As montadoras podem pagar?

Quando se trata da afirmação de Farley de que sua empresa não pode arcar com o aumento salarial proposto pelo UAW, os analistas discordaram.

De acordo com uma nota recente do analista automotivo da Morgan Stanley, Adam Jonas, a Ford pode arcar com os aumentos salariais, mas seria desafiador. Jonas explicou que um aumento salarial de 40% equivaleria a uma conta adicional de mão de obra de US$ 2,6 bilhões para a empresa.

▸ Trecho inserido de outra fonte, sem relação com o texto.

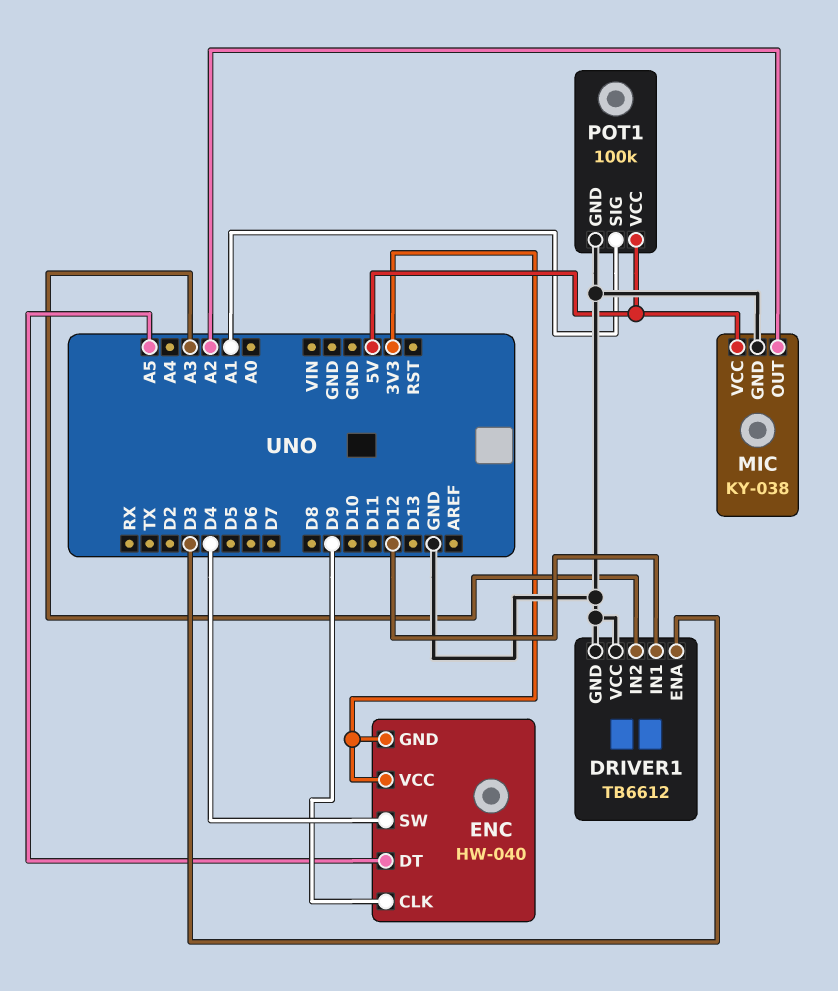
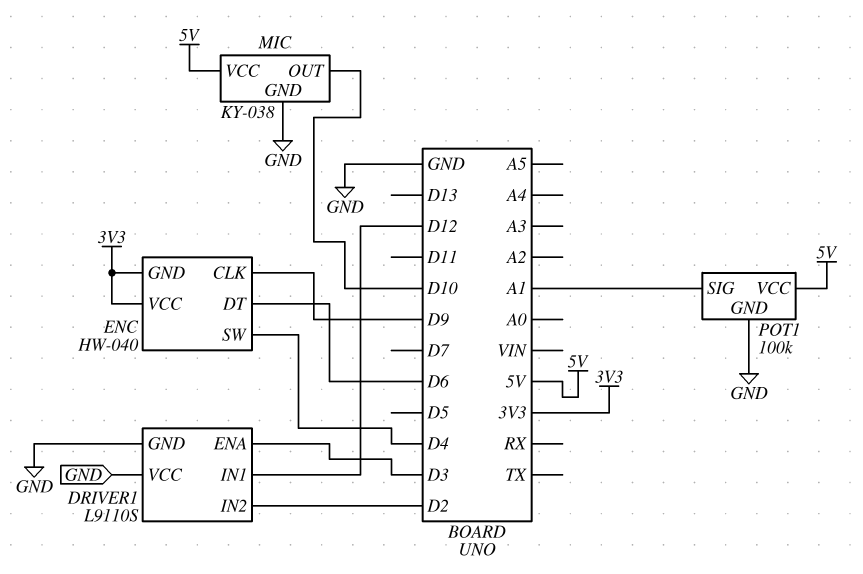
DRIVER1: TB6612 -> L9110S
DRIVER1 pin IN2: A3 -> D2
ENC pin DT: A5 -> D6
MIC pin OUT: A2 -> D10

Mas, dado que a receita prevista da Ford para 2023 é de US$ 168 bilhões, isso significaria apenas uma mudança na “conta de mão de obra do UAW” esperada pela empresa de 3,8% para uma nova conta de mão de obra que representa 5,3% das receitas.

Jonas observou que, embora o aumento nos custos trabalhistas seja “substancial”, a Ford deve ser capaz de compensar parte de suas despesas trabalhistas aumentando os preços dos veículos, bem como reduzindo os custos em outras áreas, como pesquisa e desenvolvimento ou despesas de capital.

“Os obstáculos são significativos? Sim. Mas acreditamos que a inflação trabalhista seja bem conhecida e devidamente estimada. Acreditamos que as compensações provavelmente estejam subestimadas”, escreveu ele, argumentando que a greve do UAW e as negociações contratuais eventualmente criarão uma melhor “disciplina de capital” na Ford e GM.

No entanto, Dan Ives, analista de tecnologia da Wedbush, que passou a cobrir a indústria automotiva durante sua transição para veículos elétricos e direção autônoma, acredita que a greve e as demandas do UAW são um “cenário de pesadelo” para as montadoras.

“Neste período crucial de execução de veículos elétricos, lançamentos de modelos, distribuição, marketing, com a concorrência de veículos elétricos aumentando em todas as frentes, o momento não poderia ser pior”, escreveu ele em uma nota na sexta-feira. “Estivemos em Detroit algumas semanas atrás e sentimos um ‘momento muito nervoso’ em toda a indústria automotiva, pois há muito em jogo nessas negociações”.